DM represents a challenge for both for the person who has, as for family members and health professionals, and therefore, imperative that the health team to adopt new perspectives for the individual and collective care and possible through groups, focused on autonomy of the individual18, 22,24. Health protection strategies in groups are commonly used, and they provide psychological support to deal with the vicissitudes of the treatment, promoting greater acceptance of diabetes and, therefore, an attitude. Being a space for reflection and co-construction of knowledge, encouraging the active search of information and guidance about the disease, aiming at the development of autonomy of individuals16-18; 27-31.



This review enabled us to identify the scientific evidence about the vulnerabilities of people with type 2 diabetes mellitus, contemplating the purpose initially proposed and their development.

The literature, in General, has pointed out that the difficulties presented by the diabetic people, for obtaining a good metabolic control, are related to their adherence to a food plan, increased physical activity and follow-up of drug therapy.

The findings are suggestive that also are needed new studies in order to have a better clarification of the vulnerability of the dimensions that are exposed to people with type 2 diabetes mellitus.

It is believed that a better understanding of these vulnerabilities could contribute to resize the health care model with people affected by diabetes, incorporating the assumptions of comprehensive care that include biological, psychological, social and spiritual well-being dimensions among others, advocated the health promotion program.

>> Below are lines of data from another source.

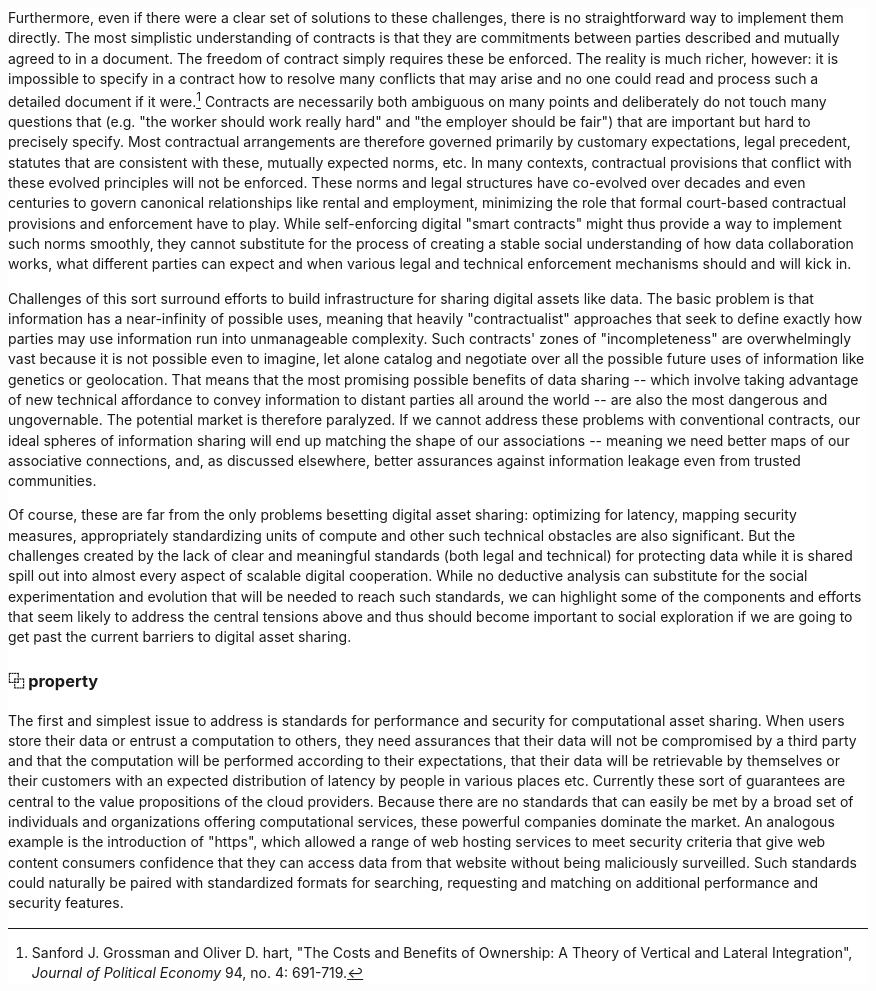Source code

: 
Furthermore, even if there were a clear set of solutions to these challenges, there is no straightforward way to implement them directly.  The most simplistic understanding of contracts is that they are commitments between parties described and mutually agreed to in a document. The freedom of contract simply requires these be enforced.  The reality is much richer, however: it is impossible to specify in a contract how to resolve many conflicts that may arise and no one could read and process such a detailed document if it were.[^incomplete] Contracts are necessarily both ambiguous on many points and deliberately do not touch many questions that (e.g. "the worker should work really hard" and "the employer should be fair") that are important but hard to precisely specify. Most contractual arrangements are therefore governed primarily by customary expectations, legal precedent, statutes that are consistent with these, mutually expected norms, etc.  In many contexts, contractual provisions that conflict with these evolved principles will not be enforced.  These norms and legal structures have co-evolved over decades and even centuries to govern canonical relationships like rental and employment, minimizing the role that formal court-based contractual provisions and enforcement have to play.  While self-enforcing digital "smart contracts" might thus provide a way to implement such norms smoothly, they cannot substitute for the process of creating a stable social understanding of how data collaboration works, what different parties can expect and when various legal and technical enforcement mechanisms should and will kick in.

[^incomplete]: Sanford J. Grossman and Oliver D. hart, "The Costs and Benefits of Ownership: A Theory of Vertical and Lateral Integration", *Journal of Political Economy* 94, no. 4: 691-719.


Challenges of this sort surround efforts to build infrastructure for sharing digital assets like data. The basic problem is that information has a near-infinity of possible uses, meaning that heavily "contractualist" approaches that seek to define exactly how parties may use information run into unmanageable complexity. Such contracts' zones of "incompleteness" are overwhelmingly vast because it is not possible even to imagine, let alone catalog and negotiate over all the possible future uses of information like genetics or geolocation. That means that the most promising possible benefits of data sharing -- which involve taking advantage of new technical affordance to convey information to distant parties all around the world -- are also the most dangerous and ungovernable. The potential market is therefore paralyzed. If we cannot address these problems with conventional contracts, our ideal spheres of information sharing will end up matching the shape of our associations -- meaning we need better maps of our associative connections, and, as discussed elsewhere, better assurances against information leakage even from trusted communities.

Of course, these are far from the only problems besetting digital asset sharing: optimizing for latency, mapping security measures, appropriately standardizing units of compute and other such technical obstacles are also significant. But the challenges created by the lack of clear and meaningful standards (both legal and technical) for protecting data while it is shared spill out into almost every aspect of scalable digital cooperation.  While no deductive analysis can substitute for the social experimentation and evolution that will be needed to reach such standards, we can highlight some of the components and efforts that seem likely to address the central tensions above and thus should become important to social exploration if we are going to get past the current barriers to digital asset sharing.

### ⿻ property

The first and simplest issue to address is standards for performance and security for computational asset sharing.  When users store their data or entrust a computation to others, they need assurances that their data will not be compromised by a third party and that the computation will be performed according to their expectations, that their data will be retrievable by themselves or their customers with an expected distribution of latency by people in various places etc.  Currently these sort of guarantees are central to the value propositions of the cloud providers. Because there are no standards that can easily be met by a broad set of individuals and organizations offering computational services, these powerful companies dominate the market.  An analogous example is the introduction of "https", which allowed a range of web hosting services to meet security criteria that give web content consumers confidence that they can access data from that website without being maliciously surveilled.  Such standards could naturally be paired with standardized formats for searching, requesting and matching on additional performance and security features.


[^Polanyi]: Polanyi, op. cit.
[^IGCN]: Licklider, "Memorandum for Members and Affiliates of the Intergalactic Computer Network", op. cit.
[^Waldrop]: Waldrop, *The Dream Machine*, op. cit.
[^friendly]: Brian Dear, *The Friendly Orange Glow: The Untold Story of the PLATO System and the Dawn of Cyberculture* (New York: Pantheon, 2017)
[^Gartner]: Gartner, "Gartner Forecasts Worldwide Semiconductor Revenue to Grow 17% in 2024" (2023) at https://www.gartner.com/en/newsroom/press-releases/2023-12-04-gartner-forecasts-worldwide-semiconductor-revenue-to-grow-17-percent-in-2024
[^Cloud]: Josh Howarth, "34 Amazing Cloud Computing Stats" *Exploding Topics*, February 19 2024 at https://explodingtopics.com/blog/cloud-computing-stats. Felix Richter, "Amazon Maintains Cloud Lead as Microsoft Edges Closer" *Statista* February 5, 2024 at https://www.statista.com/chart/18819/worldwide-market-share-of-leading-cloud-infrastructure-service-providers/
[^OM]: "The UN is Testing Technology that Processes Data Confidentially" *The Economist* January 29, 2022.
[^influence]:  Pan Wei Koh and Percy Liang, "Understanding Black-Box Predictions via Influence Functions", *Proceedings of the 34th International Conference on Machine Learning*, 70 (2017): 1885-1894
[^Milgrom]:  Paul R. Milgrom, Jonathan Levin and Assaf Eilat, "The Case for Unlicensed Spectrum" at https://papers.ssrn.com/sol3/papers.cfm?abstract_id=1948257 and Paul Milgrom, "Auction Research Evolving: Theorems and Market Designs", *American Economic Review* 111, no. 5 (2021): 1383-1405.
[^licenses]: E. Glen Weyl and Anthony Lee Zhang, "Depreciating Licenses", *American Economic Journal: Economic Policy* 14, no. 3 (2022): 422-448. Paul R. Milgrom, E. Glen Weyl and Anthony Lee Zhang, "Redesigning Spectrum Licenses to Encourage Innovation and Investment", *Regulation* 40, no. 3 (2017): 22-26.
[^Edelman]: Benjamin Edelman, Michael Ostrovsky and Michael Schwarz, "Internet Advertising and the Generalized Second-Price Auction: Selling Billions of Dollars Worth of Keywords", *American Economic Review* 97, no. 1: 242-259
[^BP]: Sergey Brin and Lawrence Page, "The Anatomy of a Large-Scale Hypertextual Web Search Engine", *Computer Systems and ISDN Systems* 30, no. 1-7: 107-117.
[^critique]: In fact, authors of this book have been prominent critics of these designs for these reasons. Zoë Hitzig, "The Normative Gap: Mechanism Design and Ideal Theories of Justice", *Economics and Philosophy* 36, no. 3: 407-434.  Glen Weyl, "How Market Design Economists Helped Engineer a Mass Privatization of Public Resources", *Pro-Market* May 28, 2020 at https://www.promarket.org/2020/05/28/how-market-design-economists-engineered-economists-helped-design-a-mass-privatization-of-public-resources/.
[^Phys]: Kate Crawford, *Atlas of AI* (New Haven, CT: Yale University Press, 2022). Mary Gray, and Siddhath Suri. _Ghost Work: How to Stop Silicon Valley from Building a New Global Underclass_. (Boston: Houghton Miffilin Harcourt, 2019).
[^EconoCloud]: Rolf Harms, and Michael Yamartino, “The Economics of the Cloud,” 2010, https://news.microsoft.com/download/archived/presskits/cloud/docs/The-Economics-of-the-Cloud.pdf.
[^DawnOfEverything]: David Graeber and David Wengrow, _The Dawn of Everything: A New History of Humanity_, (New York: Farrar, Straus And Giroux, 2021). In this book the authors explore a vast range of political creativity and flexibility surrounding how humans have organized themselves in the last 100,000 years. 
[^MysteryOfCapital]: Hernando de Soto, _The Mystery of Capital: Why Capitalism Triumphs in the West and Fails Everywhere Else_, (New York: Basic Books, 2000). In the book he emphasizes that the abstract representation of property through formal titles and documentation allows assets to be leveraged in the financial system, enabling them to generate wealth and spur economic growth
[^Henrich]: see Henrich, "Part III: New Institutions, New Psychologies," in op. cit. 
[^whoownsthefuture]: Jaron Lanier, _Who Owns the Future?_, (New York: Simon and Schuster, 2014).
[^datatrust]: Sylvie Delacroix, and Jess Montgomery, “Data Trusts and the EU Data Strategy,” Data Trusts Initiative, June 2020. https://datatrusts.uk/blogs/data-trusts-and-the-eu-data-strategy.
[^datacollab]: See the Data Collaboration Alliance at https://www.datacollaboration.org/
[^datacoops]: Thomas Hardjono and Alex Pentland, "Data cooperatives: Towards a Foundation for Decentralized Personal Data Management," _arXiv_ (New York: Cornell University, 2019), https://arxiv.org/pdf/1905.08819.pdf.
[^dataaslabor]: Lanier and Weyl, op. cit.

It emphasizes the need for studies involving other methodologies in order to expand the scope of the vulnerability in type 2 DM, like the narratives of life of individuals in order to produce a crawl in the speeches of subjects and capture qualitative information. In this sense, illuminating the focus of educational practices in health, establishing links with people, involving the protagonists and their families in self-care more efficiently. In addition to expanding the national and international scientific literature on the theme.